Copying starts at the line containing "Löbdergraben 12, 3. OG" and stops after the last line of the records; each line is repeated exactly, and pictures are skipped.
··· DATA IN THIS EXERCISE ···
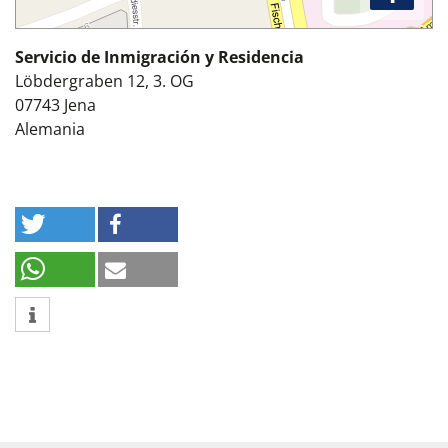
Servicio de Inmigración y Residencia
Löbdergraben 12, 3. OG
07743
Jena
Alemania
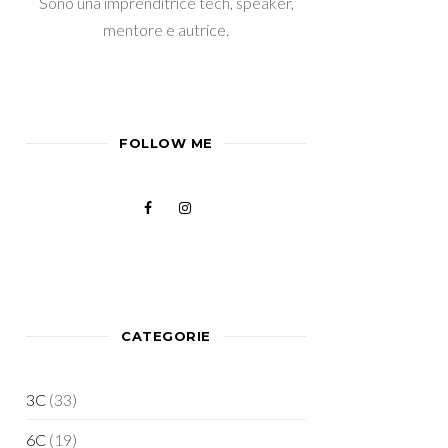
Sono una imprenditrice tech, speaker,
mentore e autrice.
FOLLOW ME
CATEGORIE
3C
(33)
6C
(19)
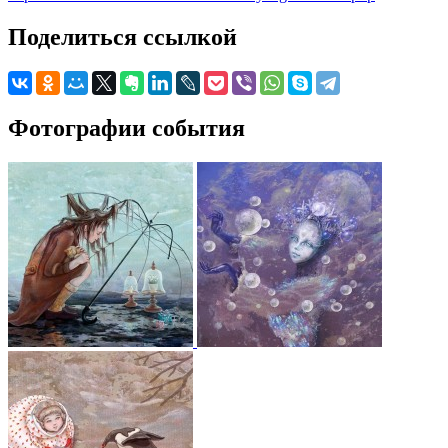
Поделиться ссылкой
Фотографии события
···
◆ ANSWER SECTION
Löbdergraben 12, 3. OG
07743
Jena
Alemania
Sono una imprenditrice tech, speaker,
mentore e autrice.
FOLLOW ME
CATEGORIE
3C
(33)
6C
(19)
Поделиться ссылкой
Фотографии события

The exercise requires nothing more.